-- Opening Marker --

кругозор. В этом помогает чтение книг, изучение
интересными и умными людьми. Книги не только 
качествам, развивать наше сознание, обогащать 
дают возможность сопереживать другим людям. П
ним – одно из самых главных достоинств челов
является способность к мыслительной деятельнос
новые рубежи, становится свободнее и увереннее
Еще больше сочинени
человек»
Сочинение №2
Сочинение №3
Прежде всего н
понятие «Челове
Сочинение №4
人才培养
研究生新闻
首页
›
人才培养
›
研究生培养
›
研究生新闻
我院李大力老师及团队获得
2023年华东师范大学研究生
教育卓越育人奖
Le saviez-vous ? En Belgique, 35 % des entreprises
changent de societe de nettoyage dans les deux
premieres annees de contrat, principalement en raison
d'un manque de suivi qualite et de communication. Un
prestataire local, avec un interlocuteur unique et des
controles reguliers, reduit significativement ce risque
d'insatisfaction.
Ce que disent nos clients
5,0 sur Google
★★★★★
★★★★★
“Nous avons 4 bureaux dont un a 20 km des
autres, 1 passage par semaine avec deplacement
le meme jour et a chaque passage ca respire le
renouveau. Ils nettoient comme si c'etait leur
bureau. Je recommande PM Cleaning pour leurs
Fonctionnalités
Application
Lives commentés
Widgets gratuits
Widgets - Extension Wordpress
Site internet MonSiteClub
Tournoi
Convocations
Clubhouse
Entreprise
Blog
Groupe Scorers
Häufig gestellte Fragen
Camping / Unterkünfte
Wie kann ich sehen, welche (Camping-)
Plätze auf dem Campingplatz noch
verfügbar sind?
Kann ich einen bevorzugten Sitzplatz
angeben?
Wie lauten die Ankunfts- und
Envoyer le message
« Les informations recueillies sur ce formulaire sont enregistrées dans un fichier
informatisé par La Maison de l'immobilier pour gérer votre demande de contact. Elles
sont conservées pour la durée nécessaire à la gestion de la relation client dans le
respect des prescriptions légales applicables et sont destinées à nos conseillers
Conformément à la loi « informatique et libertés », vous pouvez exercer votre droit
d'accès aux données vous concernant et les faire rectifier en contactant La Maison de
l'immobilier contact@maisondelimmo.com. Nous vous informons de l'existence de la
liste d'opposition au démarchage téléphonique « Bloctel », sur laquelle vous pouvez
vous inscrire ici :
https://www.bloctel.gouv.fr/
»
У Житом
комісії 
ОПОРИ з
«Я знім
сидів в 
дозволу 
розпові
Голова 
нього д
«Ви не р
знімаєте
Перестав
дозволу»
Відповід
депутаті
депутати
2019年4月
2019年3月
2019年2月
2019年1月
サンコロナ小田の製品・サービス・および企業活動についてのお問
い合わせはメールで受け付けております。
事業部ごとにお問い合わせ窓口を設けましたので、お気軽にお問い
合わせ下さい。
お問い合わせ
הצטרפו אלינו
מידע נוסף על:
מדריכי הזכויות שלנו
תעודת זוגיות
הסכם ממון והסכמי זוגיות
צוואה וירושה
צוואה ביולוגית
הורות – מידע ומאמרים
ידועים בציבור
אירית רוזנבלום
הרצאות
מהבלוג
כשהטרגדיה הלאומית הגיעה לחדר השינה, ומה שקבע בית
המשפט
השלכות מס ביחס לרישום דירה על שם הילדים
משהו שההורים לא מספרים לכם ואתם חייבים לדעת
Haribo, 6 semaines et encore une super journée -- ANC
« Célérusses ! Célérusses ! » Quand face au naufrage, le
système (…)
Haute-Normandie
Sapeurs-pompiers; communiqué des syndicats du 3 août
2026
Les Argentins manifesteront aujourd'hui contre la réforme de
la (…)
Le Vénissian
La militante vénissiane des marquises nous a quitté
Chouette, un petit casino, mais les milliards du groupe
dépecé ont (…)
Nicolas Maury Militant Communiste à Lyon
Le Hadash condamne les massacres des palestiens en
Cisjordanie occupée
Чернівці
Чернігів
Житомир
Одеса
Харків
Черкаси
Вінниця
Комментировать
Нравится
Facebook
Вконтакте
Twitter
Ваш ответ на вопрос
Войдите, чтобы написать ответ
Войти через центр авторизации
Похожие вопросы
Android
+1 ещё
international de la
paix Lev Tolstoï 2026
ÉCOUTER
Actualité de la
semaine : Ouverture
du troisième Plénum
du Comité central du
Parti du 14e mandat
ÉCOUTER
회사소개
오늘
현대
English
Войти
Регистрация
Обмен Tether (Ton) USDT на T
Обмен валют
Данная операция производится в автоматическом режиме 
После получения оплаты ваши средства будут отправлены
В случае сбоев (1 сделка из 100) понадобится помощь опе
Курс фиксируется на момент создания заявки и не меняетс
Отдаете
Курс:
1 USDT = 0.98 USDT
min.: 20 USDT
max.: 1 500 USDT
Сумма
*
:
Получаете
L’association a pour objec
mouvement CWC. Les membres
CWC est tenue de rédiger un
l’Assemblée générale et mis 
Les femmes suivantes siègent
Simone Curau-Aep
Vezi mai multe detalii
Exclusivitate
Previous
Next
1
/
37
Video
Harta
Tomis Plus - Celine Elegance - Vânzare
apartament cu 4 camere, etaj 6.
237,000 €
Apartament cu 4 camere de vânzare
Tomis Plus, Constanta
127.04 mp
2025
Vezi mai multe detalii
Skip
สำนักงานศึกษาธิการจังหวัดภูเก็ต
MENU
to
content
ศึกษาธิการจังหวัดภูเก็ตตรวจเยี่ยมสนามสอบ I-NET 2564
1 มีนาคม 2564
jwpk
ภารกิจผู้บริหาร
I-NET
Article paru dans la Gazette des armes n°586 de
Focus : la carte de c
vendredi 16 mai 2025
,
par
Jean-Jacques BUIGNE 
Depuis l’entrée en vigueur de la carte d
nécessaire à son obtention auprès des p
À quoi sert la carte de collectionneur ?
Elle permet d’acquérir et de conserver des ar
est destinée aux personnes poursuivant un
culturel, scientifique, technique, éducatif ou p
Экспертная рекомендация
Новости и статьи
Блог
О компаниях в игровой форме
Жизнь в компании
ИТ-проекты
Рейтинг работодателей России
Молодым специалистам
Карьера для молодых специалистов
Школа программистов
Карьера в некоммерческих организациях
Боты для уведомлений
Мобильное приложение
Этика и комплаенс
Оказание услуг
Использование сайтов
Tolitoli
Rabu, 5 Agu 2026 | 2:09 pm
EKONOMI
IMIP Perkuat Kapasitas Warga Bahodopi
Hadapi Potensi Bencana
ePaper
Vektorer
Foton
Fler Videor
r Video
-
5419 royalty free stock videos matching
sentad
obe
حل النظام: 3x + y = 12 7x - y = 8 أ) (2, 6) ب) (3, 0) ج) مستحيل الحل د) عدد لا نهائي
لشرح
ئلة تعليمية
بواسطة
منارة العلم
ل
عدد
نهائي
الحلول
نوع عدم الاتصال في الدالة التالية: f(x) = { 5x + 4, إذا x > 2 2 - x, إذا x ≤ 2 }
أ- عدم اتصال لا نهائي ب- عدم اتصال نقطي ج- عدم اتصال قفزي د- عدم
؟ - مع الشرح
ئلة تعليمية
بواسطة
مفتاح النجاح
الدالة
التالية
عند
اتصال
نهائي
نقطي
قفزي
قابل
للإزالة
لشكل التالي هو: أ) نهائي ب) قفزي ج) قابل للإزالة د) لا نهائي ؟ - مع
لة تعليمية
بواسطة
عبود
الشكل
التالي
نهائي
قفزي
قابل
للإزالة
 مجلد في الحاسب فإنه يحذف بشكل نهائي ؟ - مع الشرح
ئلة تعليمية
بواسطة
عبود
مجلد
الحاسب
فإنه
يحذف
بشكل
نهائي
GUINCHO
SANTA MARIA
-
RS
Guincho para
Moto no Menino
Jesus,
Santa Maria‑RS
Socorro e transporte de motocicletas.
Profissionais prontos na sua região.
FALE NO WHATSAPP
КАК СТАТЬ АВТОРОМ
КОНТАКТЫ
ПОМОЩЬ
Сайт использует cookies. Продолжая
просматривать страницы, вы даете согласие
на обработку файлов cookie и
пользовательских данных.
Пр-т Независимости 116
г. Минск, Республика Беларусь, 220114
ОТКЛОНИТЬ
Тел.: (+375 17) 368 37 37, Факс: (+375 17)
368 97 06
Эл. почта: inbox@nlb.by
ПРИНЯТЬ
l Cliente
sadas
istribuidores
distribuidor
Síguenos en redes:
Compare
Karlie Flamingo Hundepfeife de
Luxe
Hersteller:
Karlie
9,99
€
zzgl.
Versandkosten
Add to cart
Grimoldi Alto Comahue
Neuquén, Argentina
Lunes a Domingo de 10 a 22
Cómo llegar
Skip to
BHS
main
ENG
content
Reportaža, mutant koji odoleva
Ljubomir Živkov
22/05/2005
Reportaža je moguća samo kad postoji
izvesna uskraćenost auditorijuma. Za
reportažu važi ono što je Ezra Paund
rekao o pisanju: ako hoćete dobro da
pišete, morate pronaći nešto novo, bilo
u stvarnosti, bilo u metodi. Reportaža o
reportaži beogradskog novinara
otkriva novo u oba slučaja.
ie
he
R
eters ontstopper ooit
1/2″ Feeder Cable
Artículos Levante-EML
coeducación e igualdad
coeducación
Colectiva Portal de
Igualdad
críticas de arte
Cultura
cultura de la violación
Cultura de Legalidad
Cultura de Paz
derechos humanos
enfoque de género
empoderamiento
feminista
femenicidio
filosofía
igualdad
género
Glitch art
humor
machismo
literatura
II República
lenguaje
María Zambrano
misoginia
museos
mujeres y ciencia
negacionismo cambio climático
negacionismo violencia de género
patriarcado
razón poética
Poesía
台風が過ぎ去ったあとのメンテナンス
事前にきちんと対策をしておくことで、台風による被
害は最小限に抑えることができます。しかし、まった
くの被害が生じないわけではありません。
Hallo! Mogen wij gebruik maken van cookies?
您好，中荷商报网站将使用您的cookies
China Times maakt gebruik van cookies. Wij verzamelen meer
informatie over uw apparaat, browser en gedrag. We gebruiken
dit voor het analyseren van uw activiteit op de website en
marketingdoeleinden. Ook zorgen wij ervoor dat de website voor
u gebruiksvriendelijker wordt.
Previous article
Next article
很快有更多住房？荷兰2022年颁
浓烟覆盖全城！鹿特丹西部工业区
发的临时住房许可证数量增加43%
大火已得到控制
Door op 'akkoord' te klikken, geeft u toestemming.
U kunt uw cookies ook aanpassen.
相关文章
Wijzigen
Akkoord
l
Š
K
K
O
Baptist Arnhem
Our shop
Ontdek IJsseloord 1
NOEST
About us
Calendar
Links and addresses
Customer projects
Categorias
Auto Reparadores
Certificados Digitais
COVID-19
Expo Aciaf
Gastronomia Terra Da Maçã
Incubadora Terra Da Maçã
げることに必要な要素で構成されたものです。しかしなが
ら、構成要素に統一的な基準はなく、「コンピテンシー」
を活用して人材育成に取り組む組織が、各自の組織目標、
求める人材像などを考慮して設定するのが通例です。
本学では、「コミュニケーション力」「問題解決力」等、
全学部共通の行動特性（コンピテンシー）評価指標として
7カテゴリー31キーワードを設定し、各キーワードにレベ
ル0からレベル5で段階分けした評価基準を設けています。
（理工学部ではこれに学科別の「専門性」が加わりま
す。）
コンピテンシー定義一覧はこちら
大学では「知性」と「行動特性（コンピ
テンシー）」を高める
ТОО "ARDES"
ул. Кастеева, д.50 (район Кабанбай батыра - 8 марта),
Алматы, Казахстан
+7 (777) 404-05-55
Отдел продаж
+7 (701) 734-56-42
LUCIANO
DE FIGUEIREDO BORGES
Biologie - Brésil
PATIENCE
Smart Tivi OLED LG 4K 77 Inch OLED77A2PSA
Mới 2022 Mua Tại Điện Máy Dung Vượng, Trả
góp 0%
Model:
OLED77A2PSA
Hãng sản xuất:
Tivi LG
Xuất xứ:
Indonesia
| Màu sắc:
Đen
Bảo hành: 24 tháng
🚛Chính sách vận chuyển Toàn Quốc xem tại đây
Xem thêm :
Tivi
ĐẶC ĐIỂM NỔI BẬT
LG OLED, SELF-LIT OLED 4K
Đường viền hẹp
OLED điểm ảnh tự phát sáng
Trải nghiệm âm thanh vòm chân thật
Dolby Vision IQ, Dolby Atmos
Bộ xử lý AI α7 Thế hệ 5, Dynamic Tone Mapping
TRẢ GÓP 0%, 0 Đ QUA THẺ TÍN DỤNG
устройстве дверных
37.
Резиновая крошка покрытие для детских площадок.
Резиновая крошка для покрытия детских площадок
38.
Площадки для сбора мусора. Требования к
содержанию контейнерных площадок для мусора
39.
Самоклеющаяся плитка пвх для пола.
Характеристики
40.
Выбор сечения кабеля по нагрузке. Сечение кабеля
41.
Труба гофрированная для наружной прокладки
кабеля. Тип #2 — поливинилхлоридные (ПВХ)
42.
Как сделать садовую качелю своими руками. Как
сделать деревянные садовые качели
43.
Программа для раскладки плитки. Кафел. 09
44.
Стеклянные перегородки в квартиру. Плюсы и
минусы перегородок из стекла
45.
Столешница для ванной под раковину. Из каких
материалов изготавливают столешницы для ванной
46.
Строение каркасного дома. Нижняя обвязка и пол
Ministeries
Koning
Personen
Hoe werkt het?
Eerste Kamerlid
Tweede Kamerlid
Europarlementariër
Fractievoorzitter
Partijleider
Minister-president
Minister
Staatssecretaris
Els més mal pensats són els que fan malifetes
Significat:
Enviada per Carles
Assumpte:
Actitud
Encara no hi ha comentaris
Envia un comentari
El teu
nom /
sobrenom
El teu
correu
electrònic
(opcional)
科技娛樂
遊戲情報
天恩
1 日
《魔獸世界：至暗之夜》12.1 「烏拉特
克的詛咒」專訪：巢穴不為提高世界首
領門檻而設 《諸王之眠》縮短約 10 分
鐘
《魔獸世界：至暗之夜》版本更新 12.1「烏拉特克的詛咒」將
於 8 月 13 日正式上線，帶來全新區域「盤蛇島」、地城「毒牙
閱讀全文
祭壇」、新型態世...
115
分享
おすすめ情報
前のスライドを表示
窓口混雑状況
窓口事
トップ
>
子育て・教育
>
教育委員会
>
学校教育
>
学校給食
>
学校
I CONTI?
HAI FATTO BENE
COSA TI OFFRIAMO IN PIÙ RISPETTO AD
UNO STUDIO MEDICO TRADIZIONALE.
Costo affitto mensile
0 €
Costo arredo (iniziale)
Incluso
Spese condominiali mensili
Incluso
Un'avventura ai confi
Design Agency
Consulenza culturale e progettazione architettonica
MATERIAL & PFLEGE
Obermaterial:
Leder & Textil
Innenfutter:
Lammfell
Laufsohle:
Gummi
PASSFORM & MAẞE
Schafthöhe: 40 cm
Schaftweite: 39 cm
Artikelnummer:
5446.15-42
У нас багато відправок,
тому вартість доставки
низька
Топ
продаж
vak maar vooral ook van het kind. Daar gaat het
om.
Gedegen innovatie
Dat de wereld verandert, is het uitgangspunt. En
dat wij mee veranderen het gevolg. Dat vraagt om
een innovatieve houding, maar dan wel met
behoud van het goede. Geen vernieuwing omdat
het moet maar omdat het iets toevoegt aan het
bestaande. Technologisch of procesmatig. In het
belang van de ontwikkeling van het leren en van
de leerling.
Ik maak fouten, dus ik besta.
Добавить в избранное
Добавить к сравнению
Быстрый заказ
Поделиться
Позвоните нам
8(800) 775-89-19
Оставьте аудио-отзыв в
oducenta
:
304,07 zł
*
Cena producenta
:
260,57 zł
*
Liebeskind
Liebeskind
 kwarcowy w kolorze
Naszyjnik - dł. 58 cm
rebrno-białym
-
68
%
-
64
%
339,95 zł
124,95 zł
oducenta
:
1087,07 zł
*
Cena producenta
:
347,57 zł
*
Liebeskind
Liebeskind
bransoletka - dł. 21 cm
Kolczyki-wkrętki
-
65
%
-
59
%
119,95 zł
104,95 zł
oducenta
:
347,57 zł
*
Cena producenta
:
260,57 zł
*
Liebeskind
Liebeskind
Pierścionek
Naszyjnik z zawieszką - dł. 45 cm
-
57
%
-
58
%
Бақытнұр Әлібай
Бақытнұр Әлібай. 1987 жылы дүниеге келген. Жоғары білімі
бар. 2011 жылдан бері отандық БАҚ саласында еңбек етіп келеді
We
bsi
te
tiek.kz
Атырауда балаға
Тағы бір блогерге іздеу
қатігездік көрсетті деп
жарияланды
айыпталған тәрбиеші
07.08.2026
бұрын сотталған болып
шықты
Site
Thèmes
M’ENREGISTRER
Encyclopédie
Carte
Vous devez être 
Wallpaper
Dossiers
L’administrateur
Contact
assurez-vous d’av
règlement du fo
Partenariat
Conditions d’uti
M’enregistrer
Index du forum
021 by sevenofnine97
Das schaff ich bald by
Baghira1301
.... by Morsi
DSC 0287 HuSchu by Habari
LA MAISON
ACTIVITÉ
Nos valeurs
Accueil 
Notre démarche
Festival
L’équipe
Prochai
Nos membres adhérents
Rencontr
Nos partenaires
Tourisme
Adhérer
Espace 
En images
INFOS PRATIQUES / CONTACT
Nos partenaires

-- Closing Marker --

▸ **TASK ITEM**
When a line in the material includes the word "immobilier", copy it out.

▸ **RESPONSE BELOW**
informatisé par La Maison de l'immobilier pour gérer votre demande de contact. Elles
l'immobilier contact@maisondelimmo.com. Nous vous informons de l'existence de la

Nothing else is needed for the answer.